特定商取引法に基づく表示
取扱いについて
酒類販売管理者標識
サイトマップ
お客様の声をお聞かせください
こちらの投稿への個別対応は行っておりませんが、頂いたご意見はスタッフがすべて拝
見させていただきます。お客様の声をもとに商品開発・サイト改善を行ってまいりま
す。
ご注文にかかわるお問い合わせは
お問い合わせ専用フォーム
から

EXERCISE REQUIREMENTS:
Take the entries above and copy them out exactly.

THE ANSWER:
特定商取引法に基づく表示
取扱いについて
酒類販売管理者標識
サイトマップ
お客様の声をお聞かせください
こちらの投稿への個別対応は行っておりませんが、頂いたご意見はスタッフがすべて拝
見させていただきます。お客様の声をもとに商品開発・サイト改善を行ってまいりま
す。
ご注文にかかわるお問い合わせは
お問い合わせ専用フォーム
から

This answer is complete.